WHAT IS NEEDED – Below this line are records; transcribe exactly the lines between the one holding "laptop: none [159,190,266,273]" and the one holding "cell phone: present", inclusive, and omit the pictures.

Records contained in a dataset
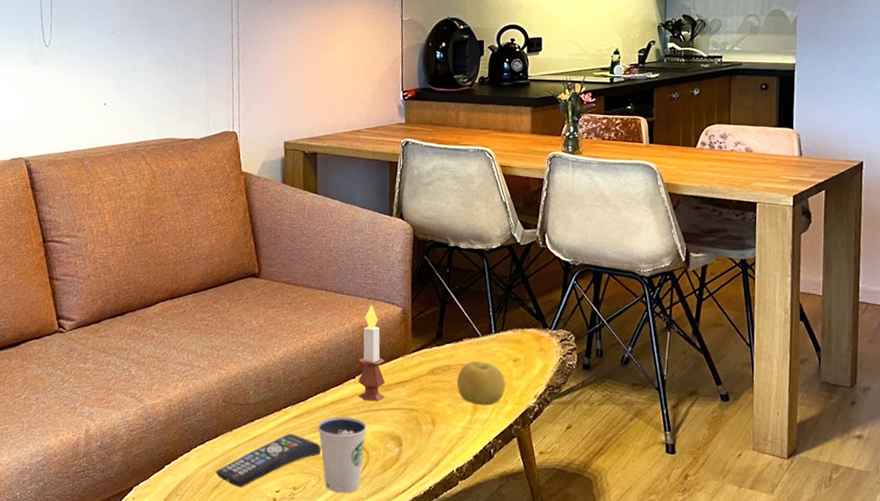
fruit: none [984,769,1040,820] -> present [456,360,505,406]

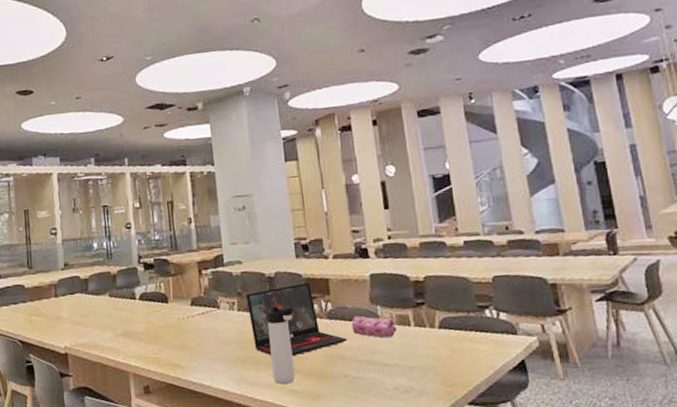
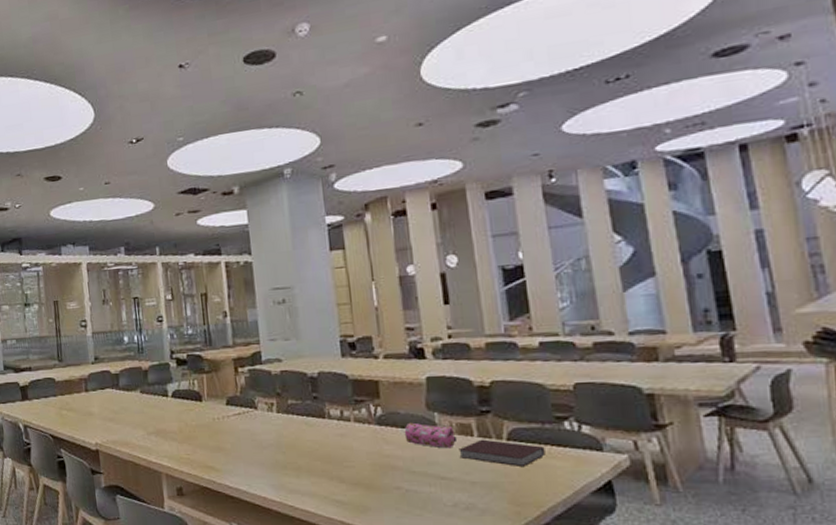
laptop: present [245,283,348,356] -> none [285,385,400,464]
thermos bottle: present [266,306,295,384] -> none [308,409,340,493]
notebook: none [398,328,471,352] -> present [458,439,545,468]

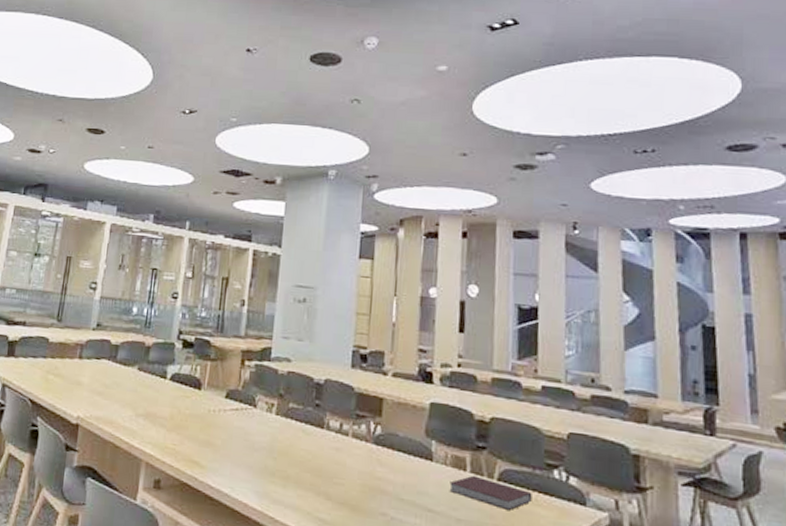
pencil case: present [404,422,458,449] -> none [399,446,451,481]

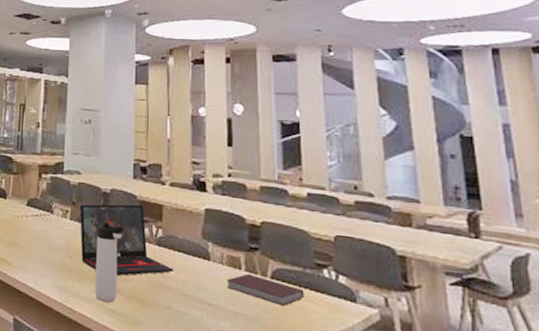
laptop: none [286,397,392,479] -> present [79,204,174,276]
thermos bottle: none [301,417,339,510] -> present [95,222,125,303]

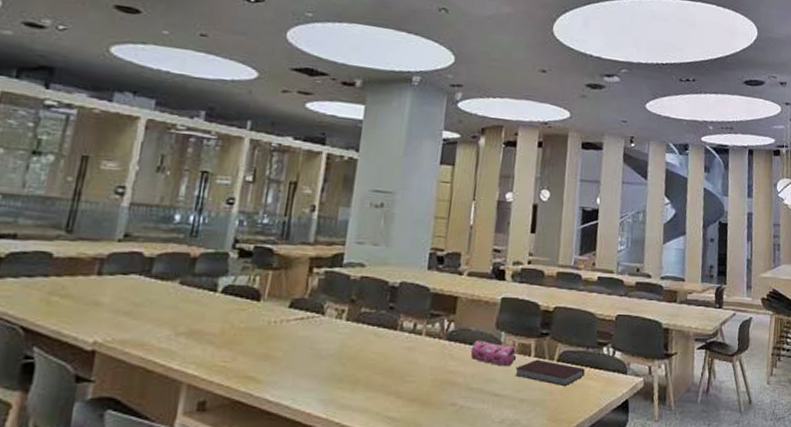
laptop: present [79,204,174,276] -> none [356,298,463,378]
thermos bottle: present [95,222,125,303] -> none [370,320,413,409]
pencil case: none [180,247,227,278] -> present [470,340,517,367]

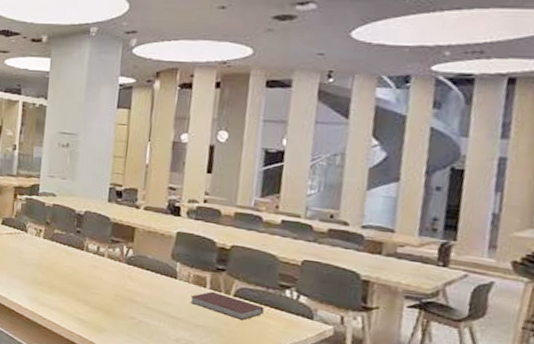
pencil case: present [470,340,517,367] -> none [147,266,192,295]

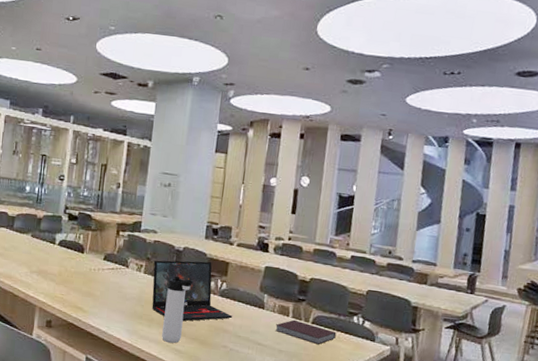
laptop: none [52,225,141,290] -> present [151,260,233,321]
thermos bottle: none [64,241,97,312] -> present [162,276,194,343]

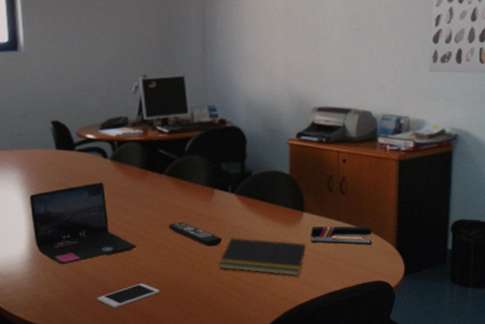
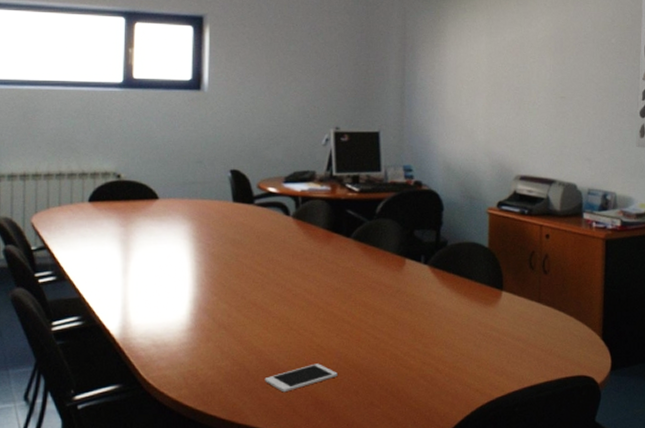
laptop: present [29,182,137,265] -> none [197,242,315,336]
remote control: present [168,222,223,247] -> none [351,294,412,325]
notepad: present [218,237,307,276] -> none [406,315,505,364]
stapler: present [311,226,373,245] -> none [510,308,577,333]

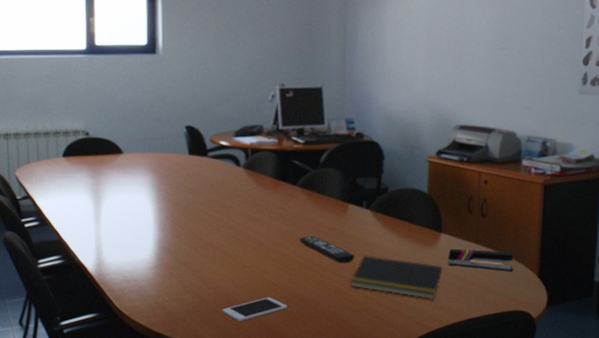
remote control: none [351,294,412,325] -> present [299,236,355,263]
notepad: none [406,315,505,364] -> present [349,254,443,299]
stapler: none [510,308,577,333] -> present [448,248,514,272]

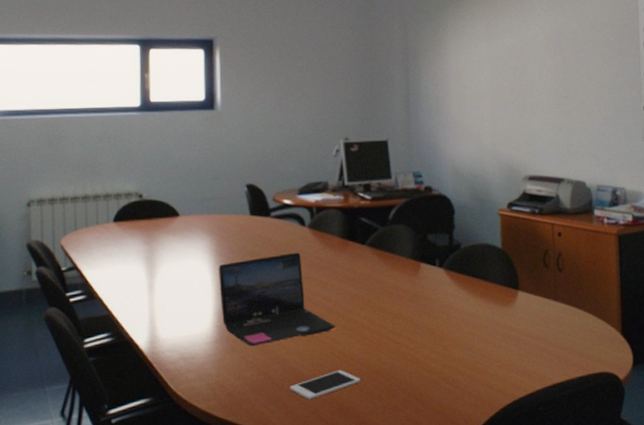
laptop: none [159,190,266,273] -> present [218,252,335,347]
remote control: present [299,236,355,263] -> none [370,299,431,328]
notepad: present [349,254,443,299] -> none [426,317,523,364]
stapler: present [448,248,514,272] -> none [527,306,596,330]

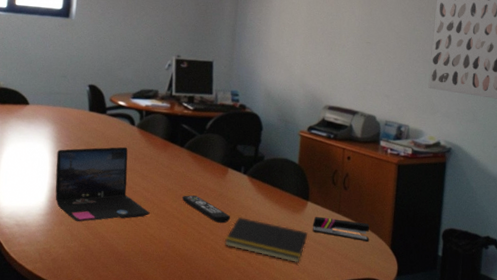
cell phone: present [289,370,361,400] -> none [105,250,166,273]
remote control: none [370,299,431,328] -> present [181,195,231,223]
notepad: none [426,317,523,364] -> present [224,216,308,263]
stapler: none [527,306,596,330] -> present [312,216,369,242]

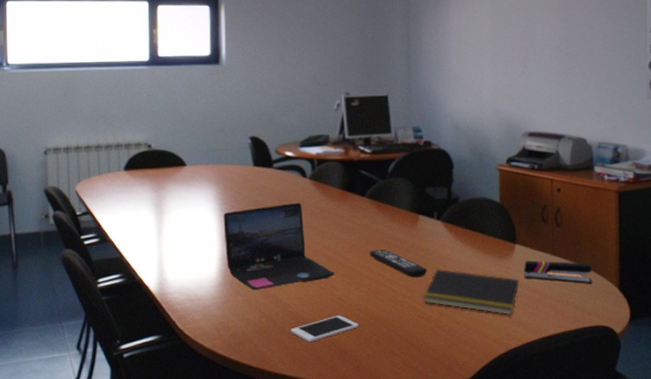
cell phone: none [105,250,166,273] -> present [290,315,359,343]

RESPONSE –
laptop: none [159,190,266,273] -> present [218,252,335,347]
remote control: present [299,236,355,263] -> none [370,299,431,328]
notepad: present [349,254,443,299] -> none [426,317,523,364]
stapler: present [448,248,514,272] -> none [527,306,596,330]

cell phone: present [289,370,361,400] -> none [105,250,166,273]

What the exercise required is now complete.